Orta sınıfın alım gücünün düşmesinin Türkiye ekonomisindeki büyüme temposuna da etki edeceğini söyleyen Demir, bunu şu şekilde ifade ediyor: “Türkiye ekonomisi tüketerek büyüyen bir ekonomi. Tüketmek aslında anlatıldığı kadar kötü bir şey değildir. Ne zaman kötüdür? Eğer siz o tüketime içerde üreterek cevap veremiyorsanız kötüdür. Orta sınıfın yok olması, tüketim canlığının ve talebin azalması, orta vadede Türkiye’nin büyüme temposunu yitirmesi anlamına geliyor.”

‘TÜM SEKTÖRLERDE CANLILIK AZALACAK’

İthal ürünlerden yerli ürünlere kayma olacağını belirten Demir’e göre, yerli üretim artacak. Ancak Demir, yerli üretimde yaşanacak artışı ‘başarı’ olarak görmek için alım gücüne vurgu yapıyor: “Bahsettiğiniz talep kayması ithal ürünlerden yerli ürünlere doğru ürünün kalitesi ya da farklı nitelikleri nedeniyle olsaydı, ‘çok güzel bir şey başardık’ derdik. Ama buradaki sorun, satın alma gücünün azalmasından kaynaklı talebin yön değiştirmesi... Orta sınıfın derdi, bu ürünleri alamamak değil. Yine güçleri yettiğince alacaklar. Orta sınıf eridi ama alışkanlıkları henüz ortadan kalkmış değil. Tüketimi devam ettiriyor ama daha sınırlı sayıda satın alarak yapıyor.

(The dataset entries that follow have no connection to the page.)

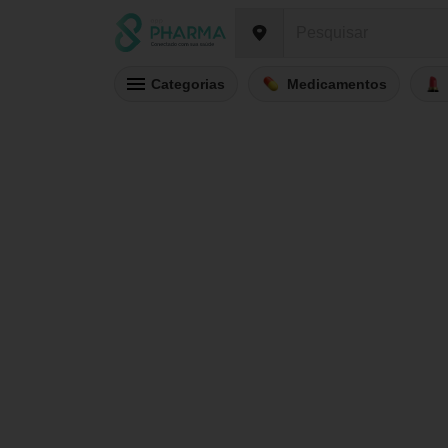
Categorias
Medicamentos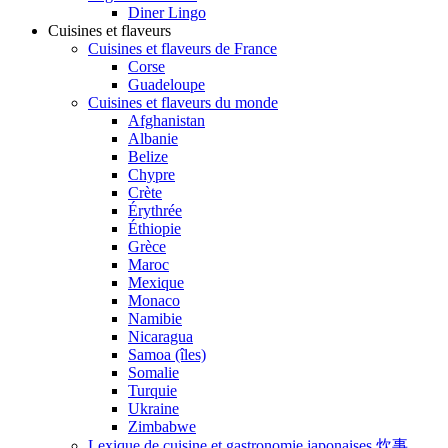
Diner Lingo
Cuisines et flaveurs
Cuisines et flaveurs de France
Corse
Guadeloupe
Cuisines et flaveurs du monde
Afghanistan
Albanie
Belize
Chypre
Crète
Érythrée
Éthiopie
Grèce
Maroc
Mexique
Monaco
Namibie
Nicaragua
Samoa (îles)
Somalie
Turquie
Ukraine
Zimbabwe
Lexique de cuisine et gastronomie japonaises 炊事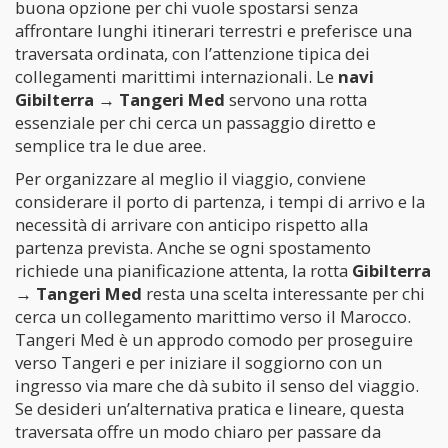
buona opzione per chi vuole spostarsi senza
affrontare lunghi itinerari terrestri e preferisce una
traversata ordinata, con l’attenzione tipica dei
collegamenti marittimi internazionali. Le
navi
Gibilterra → Tangeri Med
servono una rotta
essenziale per chi cerca un passaggio diretto e
semplice tra le due aree.
Per organizzare al meglio il viaggio, conviene
considerare il porto di partenza, i tempi di arrivo e la
necessità di arrivare con anticipo rispetto alla
partenza prevista. Anche se ogni spostamento
richiede una pianificazione attenta, la rotta
Gibilterra
→ Tangeri Med
resta una scelta interessante per chi
cerca un collegamento marittimo verso il Marocco.
Tangeri Med è un approdo comodo per proseguire
verso Tangeri e per iniziare il soggiorno con un
ingresso via mare che dà subito il senso del viaggio.
Se desideri un’alternativa pratica e lineare, questa
traversata offre un modo chiaro per passare da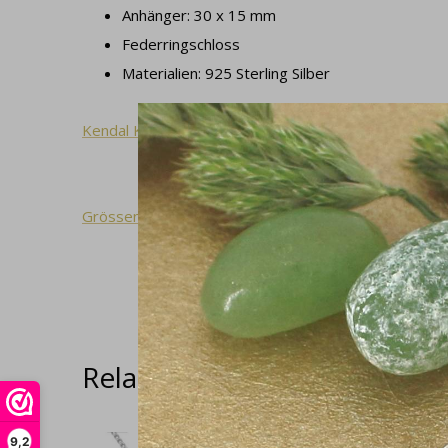
Anhänger: 30 x 15 mm
Federringschloss
Materialien: 925 Sterling Silber
Kendal Kollektion
Grössentabelle
Related articles
9,2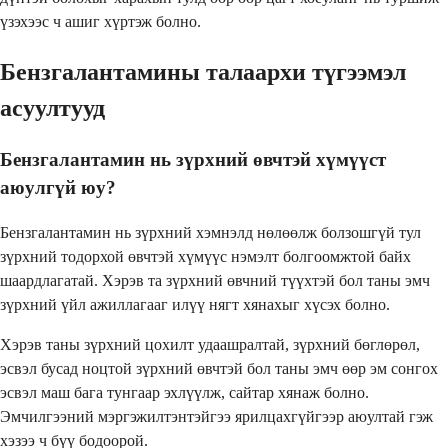
үзэхээс ч ашиг хүртэж болно.
Бензгалантамины талаархи түгээмэл
асуултууд
Бензгалантамин нь зүрхний өвчтэй хүмүүст
аюулгүй юу?
Бензгалантамин нь зүрхний хэмнэлд нөлөөлж болзошгүй тул
зүрхний тодорхой өвчтэй хүмүүс нэмэлт болгоомжтой байх
шаардлагатай. Хэрэв та зүрхний өвчний түүхтэй бол таны эмч
зүрхний үйл ажиллагааг илүү нягт хянахыг хүсэх болно.
Хэрэв таны зүрхний цохилт удаашралтай, зүрхний бөглөрөл,
эсвэл бусад ноцтой зүрхний өвчтэй бол таны эмч өөр эм сонгох
эсвэл маш бага тунгаар эхлүүлж, сайтар хянаж болно.
Эмчилгээний мэргэжилтэнтэйгээ ярилцахгүйгээр аюултай гэж
хэзээ ч бүү бодоорой.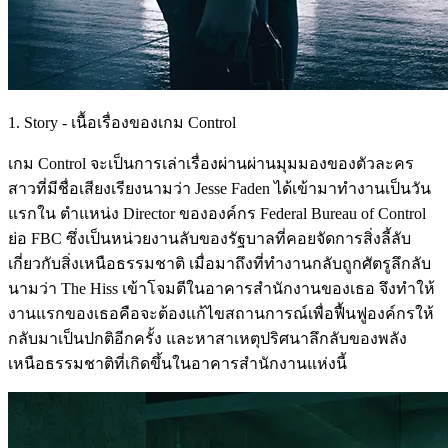
1. Story - เนื้อเรื่องของเกม Control
เกม Control จะเป็นการเล่าเรื่องผ่านผ่านมุมมองของตัวละคร
สาวที่มีชื่อเสียงเรียงนามว่า Jesse Faden ได้เข้ามาทำงานเป็นวัน
แรกใน ตำแหน่ง Director ขององค์กร Federal Bureau of Control
ย่อ FBC ซึ่งเป็นหน่วยงานลับของรัฐบาลที่คอยจัดการสิ่งลี้ลับ
เกี่ยวกับสิ่งเหนือธรรมชาติ เมื่อมาถึงที่ทำงานกลับถูกศัตรูลึกลับ
นามว่า The Hiss เข้าโจมตีในอาคารสำนักงานของเธอ จึงทำให้
งานแรกของเธอคือจะต้องแก้ไขสถานการณ์เพื่อฟื้นฟูองค์กรให้
กลับมาเป็นปกติอีกครั้ง และหาสาเหตุปริศนาลึกลับของพลัง
เหนือธรรมชาติที่เกิดขึ้นในอาคารสำนักงานแห่งนี้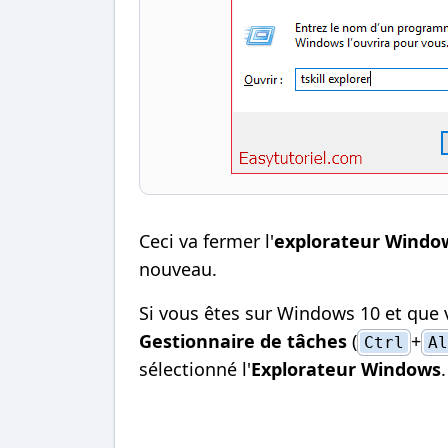
Ceci va fermer l'
explorateur Windo
nouveau.
Si vous êtes sur Windows 10 et que 
Gestionnaire de tâches
(
+
Ctrl
Al
sélectionné l'
Explorateur Windows
.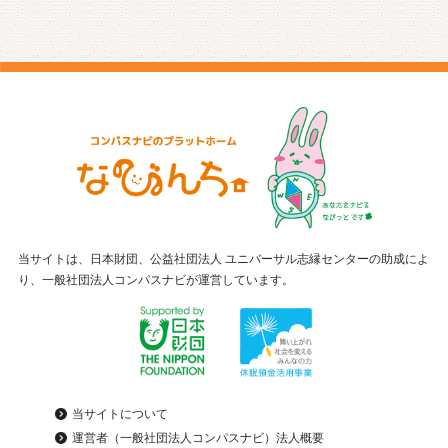
当サイトは、日本財団、公益社団法人 ユニバーサル志縁センターの助成によ
り、一般社団法人コンパスナビが運営しています。
当サイトについて
運営者（一般社団法人コンパスナビ）法人概要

İyi tarafı şu, yerli ürünlerin fiyatı daha düşük olduğu için yerli üretim artabilir. Bunun kötü tarafı da durumun sadece tek bir sektöre özgü olmayışı… Toplumda tüketme gücüne sahip sınıfın eriyor olması, budan sonraki süreçte tüm sektörlerde canlılığın azalması anlamına gelecek. Yerli ürüne yönelmeyi olumlu bulmak için bunun satın alma gücüyle beraber yaşanıyor olması lazım. Ancak biz diğer ürünleri alamadığı için buna yönelen bir kitleden bahsediyoruz.”